Starting last year, senior executives of the three chambers have met quarterly in what is called the Council of Chambers to share regional concerns and offer mutual support where possible. The briefing in St. Petersburg was meant to clarify the council's ambitions and show the chambers do not operate only inside their own silos.

Why do we care? Because to the outside world, Tampa Bay is simply one metro area and economy, so locals better exhibit some signs they can work together. And because new and expensive economic pressures are rising — from funding mass transportation, a new baseball stadium and even a new aquarium — that may force regional sharing of such burdens.

"It's okay to be individuals," St. Petersburg chamber CEO Chris Steinocher said, but there are times when this area needs to act as one. "We have to build that kind of trust."

On its own, the Tampa chamber's current priority is the $6 billion economic engine that is MacDill Air Force Base. The chamber wants to ensure that the region fully appreciates all the financial benefits the base provides, and that any business it spins off stays local, said chamber chairman Greg Celestan, CEO of defense company Celestar Corp.

St. Pete chamber chair and Carlton Fields attorney Dave Punzak cited the city's waterfront master plan and reviving economic development among his chamber's goals. And Clearwater chamber chair Nick Di­Ceg­lie, chairman of Solar Sanitation, pointed to building membership and supporting his city's proposed downtown marine aquarium.

But all three chambers agree a regional priority is mass transit.

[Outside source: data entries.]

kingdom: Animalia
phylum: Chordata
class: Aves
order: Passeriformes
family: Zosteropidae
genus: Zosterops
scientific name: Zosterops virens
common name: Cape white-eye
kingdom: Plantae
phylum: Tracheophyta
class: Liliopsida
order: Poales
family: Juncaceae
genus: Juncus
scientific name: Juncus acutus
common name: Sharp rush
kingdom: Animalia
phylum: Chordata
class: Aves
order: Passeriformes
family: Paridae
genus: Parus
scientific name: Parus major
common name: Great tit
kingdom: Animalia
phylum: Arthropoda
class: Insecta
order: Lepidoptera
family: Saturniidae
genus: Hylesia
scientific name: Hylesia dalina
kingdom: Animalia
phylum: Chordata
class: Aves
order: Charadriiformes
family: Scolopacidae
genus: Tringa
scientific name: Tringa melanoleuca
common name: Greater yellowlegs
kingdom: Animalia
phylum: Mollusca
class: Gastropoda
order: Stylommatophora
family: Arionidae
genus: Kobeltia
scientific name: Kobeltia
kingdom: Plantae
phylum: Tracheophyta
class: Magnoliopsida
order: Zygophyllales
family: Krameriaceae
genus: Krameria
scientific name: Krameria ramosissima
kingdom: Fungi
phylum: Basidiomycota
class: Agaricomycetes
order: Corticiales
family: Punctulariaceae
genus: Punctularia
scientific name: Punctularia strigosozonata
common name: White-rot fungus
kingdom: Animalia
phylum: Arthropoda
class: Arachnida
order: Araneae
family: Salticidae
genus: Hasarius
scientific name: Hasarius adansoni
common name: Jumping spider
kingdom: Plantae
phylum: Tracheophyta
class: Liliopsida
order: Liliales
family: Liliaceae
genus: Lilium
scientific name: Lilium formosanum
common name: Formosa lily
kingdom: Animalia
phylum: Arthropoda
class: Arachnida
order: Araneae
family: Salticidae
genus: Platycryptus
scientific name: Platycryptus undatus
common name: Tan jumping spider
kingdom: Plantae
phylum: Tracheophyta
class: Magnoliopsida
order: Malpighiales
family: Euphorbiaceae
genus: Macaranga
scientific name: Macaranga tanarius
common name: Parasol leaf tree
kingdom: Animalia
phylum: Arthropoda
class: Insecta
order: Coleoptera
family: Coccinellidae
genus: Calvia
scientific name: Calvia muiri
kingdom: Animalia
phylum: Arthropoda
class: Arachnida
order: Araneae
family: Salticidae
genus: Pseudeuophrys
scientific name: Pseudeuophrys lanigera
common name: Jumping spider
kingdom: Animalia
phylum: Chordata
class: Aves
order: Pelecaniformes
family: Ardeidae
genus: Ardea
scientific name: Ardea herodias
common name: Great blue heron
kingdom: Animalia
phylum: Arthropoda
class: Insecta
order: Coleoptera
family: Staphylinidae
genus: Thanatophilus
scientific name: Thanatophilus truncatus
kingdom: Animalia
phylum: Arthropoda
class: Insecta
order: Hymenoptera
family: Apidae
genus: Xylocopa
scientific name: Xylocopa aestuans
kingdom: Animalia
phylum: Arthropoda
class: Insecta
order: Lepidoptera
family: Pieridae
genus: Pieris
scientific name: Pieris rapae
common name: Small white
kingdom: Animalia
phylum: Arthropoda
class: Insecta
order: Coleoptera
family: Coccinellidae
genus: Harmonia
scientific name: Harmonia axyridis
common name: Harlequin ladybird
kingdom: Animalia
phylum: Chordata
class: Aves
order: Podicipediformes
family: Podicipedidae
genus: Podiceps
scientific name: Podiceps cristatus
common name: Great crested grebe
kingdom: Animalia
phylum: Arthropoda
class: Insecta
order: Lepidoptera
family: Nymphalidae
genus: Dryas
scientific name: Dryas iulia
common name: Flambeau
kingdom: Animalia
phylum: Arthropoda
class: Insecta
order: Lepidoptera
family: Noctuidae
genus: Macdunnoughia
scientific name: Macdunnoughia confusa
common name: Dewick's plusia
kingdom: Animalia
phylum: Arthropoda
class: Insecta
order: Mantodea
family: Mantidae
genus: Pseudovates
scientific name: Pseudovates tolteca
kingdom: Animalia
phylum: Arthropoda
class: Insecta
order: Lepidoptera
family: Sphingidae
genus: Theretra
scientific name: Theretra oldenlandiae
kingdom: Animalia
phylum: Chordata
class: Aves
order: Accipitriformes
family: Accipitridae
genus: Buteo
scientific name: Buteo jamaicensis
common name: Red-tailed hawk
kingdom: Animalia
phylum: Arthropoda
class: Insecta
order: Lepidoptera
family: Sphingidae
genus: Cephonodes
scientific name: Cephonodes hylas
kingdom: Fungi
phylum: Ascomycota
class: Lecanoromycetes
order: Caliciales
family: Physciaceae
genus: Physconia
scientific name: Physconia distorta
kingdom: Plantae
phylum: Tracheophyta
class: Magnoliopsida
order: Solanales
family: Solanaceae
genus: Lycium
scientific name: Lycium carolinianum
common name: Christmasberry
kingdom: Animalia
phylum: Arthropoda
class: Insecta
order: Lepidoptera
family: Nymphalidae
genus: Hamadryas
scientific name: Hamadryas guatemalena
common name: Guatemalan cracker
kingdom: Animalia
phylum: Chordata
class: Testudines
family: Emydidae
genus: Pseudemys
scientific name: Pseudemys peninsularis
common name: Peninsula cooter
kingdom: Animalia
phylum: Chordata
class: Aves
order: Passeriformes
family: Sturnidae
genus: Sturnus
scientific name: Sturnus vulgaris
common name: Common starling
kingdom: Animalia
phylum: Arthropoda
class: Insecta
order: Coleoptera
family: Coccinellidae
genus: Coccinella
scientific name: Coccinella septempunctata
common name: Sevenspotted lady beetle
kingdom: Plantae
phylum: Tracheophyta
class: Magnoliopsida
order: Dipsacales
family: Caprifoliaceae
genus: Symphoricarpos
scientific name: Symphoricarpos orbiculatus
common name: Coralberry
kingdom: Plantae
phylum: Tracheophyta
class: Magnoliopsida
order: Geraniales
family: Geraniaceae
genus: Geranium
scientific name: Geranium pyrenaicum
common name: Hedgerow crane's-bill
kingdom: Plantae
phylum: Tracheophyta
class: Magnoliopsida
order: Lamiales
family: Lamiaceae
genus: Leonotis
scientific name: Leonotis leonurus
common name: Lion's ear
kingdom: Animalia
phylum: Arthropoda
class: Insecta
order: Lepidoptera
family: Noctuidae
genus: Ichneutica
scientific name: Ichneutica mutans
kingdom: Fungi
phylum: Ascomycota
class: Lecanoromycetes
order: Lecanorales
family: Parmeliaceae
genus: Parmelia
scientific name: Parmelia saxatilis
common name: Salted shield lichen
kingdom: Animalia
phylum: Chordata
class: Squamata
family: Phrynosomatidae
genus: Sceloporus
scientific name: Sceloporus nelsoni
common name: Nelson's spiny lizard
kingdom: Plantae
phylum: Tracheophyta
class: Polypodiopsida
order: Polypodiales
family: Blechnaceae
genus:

In November 2014, Pinellas County will ask voters to okay an overhaul of the transit system, including a sales tax increase for light rail and expanded bus service.

Hillsborough County pushed a similar mass transit plan in 2010 only to see voters reject it. It was a mistake back then for the Tampa chamber not to seek support from other area chambers, Celestan said.

Businesses warn that a metro area of this size without mass transit will eventually be considered obsolete.

Another issue that will challenge regional cooperation is the Tampa Bay Rays' desire for a new baseball stadium, estimated to cost $600 million. Punzak considers a stadium unlikely without higher taxes. Celestan jested that he had to be careful commenting on the Rays so St. Pete Mayor Bill Foster (who insists the Rays remain at Tropicana Field) "does not key my car."

In the audience was Tampa attorney Ron Weaver, who asked if neither Pinellas nor Hillsborough could afford a new stadium, would a broader multicounty tax make sense, because the team is really a regional asset?

It's a smart question about regional potential — just ahead of its time in Tampa Bay.

Punzak's response reflects the take-things-slow process that all chambers of commerce live by. "I don't know if we are there yet."